● **SUPPLIED RECORDS**:
>>>>

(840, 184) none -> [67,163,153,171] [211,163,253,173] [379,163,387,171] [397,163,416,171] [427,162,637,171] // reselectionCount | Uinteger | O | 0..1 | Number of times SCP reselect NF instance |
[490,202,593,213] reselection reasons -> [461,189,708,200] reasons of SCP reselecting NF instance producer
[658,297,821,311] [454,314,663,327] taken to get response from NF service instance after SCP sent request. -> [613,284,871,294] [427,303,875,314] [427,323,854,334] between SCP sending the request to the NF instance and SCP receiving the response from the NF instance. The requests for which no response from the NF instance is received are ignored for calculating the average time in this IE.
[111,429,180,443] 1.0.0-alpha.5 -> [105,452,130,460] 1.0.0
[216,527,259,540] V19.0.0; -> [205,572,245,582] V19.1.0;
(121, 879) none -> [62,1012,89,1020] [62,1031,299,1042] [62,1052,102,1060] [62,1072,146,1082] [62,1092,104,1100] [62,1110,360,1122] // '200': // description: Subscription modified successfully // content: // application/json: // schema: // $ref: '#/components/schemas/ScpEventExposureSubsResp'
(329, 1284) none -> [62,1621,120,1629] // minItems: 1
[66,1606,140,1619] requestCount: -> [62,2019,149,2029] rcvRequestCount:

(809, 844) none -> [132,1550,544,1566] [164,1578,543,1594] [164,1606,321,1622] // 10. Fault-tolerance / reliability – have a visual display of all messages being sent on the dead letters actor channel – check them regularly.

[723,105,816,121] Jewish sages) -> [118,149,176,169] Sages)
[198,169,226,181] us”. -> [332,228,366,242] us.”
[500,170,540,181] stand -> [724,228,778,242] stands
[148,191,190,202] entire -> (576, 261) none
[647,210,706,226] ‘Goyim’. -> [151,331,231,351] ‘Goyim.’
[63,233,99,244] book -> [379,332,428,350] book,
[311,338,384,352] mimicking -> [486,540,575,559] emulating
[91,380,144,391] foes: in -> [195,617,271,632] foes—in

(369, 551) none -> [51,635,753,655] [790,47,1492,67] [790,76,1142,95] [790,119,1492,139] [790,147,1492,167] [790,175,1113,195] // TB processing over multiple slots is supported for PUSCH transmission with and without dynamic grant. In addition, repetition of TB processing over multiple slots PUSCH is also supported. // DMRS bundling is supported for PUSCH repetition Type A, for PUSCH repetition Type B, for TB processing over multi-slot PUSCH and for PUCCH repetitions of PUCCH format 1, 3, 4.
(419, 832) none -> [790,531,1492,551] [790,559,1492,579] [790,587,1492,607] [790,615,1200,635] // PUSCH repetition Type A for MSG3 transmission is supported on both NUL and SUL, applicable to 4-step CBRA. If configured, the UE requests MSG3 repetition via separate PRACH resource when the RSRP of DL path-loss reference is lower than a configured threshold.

<<<<

● **INSTRUCTION**:
Repeat the data in full. Alter nothing.

● **YOUR SOLUTION**:
(840, 184) none -> [67,163,153,171] [211,163,253,173] [379,163,387,171] [397,163,416,171] [427,162,637,171] // reselectionCount | Uinteger | O | 0..1 | Number of times SCP reselect NF instance |
[490,202,593,213] reselection reasons -> [461,189,708,200] reasons of SCP reselecting NF instance producer
[658,297,821,311] [454,314,663,327] taken to get response from NF service instance after SCP sent request. -> [613,284,871,294] [427,303,875,314] [427,323,854,334] between SCP sending the request to the NF instance and SCP receiving the response from the NF instance. The requests for which no response from the NF instance is received are ignored for calculating the average time in this IE.
[111,429,180,443] 1.0.0-alpha.5 -> [105,452,130,460] 1.0.0
[216,527,259,540] V19.0.0; -> [205,572,245,582] V19.1.0;
(121, 879) none -> [62,1012,89,1020] [62,1031,299,1042] [62,1052,102,1060] [62,1072,146,1082] [62,1092,104,1100] [62,1110,360,1122] // '200': // description: Subscription modified successfully // content: // application/json: // schema: // $ref: '#/components/schemas/ScpEventExposureSubsResp'
(329, 1284) none -> [62,1621,120,1629] // minItems: 1
[66,1606,140,1619] requestCount: -> [62,2019,149,2029] rcvRequestCount:

(809, 844) none -> [132,1550,544,1566] [164,1578,543,1594] [164,1606,321,1622] // 10. Fault-tolerance / reliability – have a visual display of all messages being sent on the dead letters actor channel – check them regularly.

[723,105,816,121] Jewish sages) -> [118,149,176,169] Sages)
[198,169,226,181] us”. -> [332,228,366,242] us.”
[500,170,540,181] stand -> [724,228,778,242] stands
[148,191,190,202] entire -> (576, 261) none
[647,210,706,226] ‘Goyim’. -> [151,331,231,351] ‘Goyim.’
[63,233,99,244] book -> [379,332,428,350] book,
[311,338,384,352] mimicking -> [486,540,575,559] emulating
[91,380,144,391] foes: in -> [195,617,271,632] foes—in

(369, 551) none -> [51,635,753,655] [790,47,1492,67] [790,76,1142,95] [790,119,1492,139] [790,147,1492,167] [790,175,1113,195] // TB processing over multiple slots is supported for PUSCH transmission with and without dynamic grant. In addition, repetition of TB processing over multiple slots PUSCH is also supported. // DMRS bundling is supported for PUSCH repetition Type A, for PUSCH repetition Type B, for TB processing over multi-slot PUSCH and for PUCCH repetitions of PUCCH format 1, 3, 4.
(419, 832) none -> [790,531,1492,551] [790,559,1492,579] [790,587,1492,607] [790,615,1200,635] // PUSCH repetition Type A for MSG3 transmission is supported on both NUL and SUL, applicable to 4-step CBRA. If configured, the UE requests MSG3 repetition via separate PRACH resource when the RSRP of DL path-loss reference is lower than a configured threshold.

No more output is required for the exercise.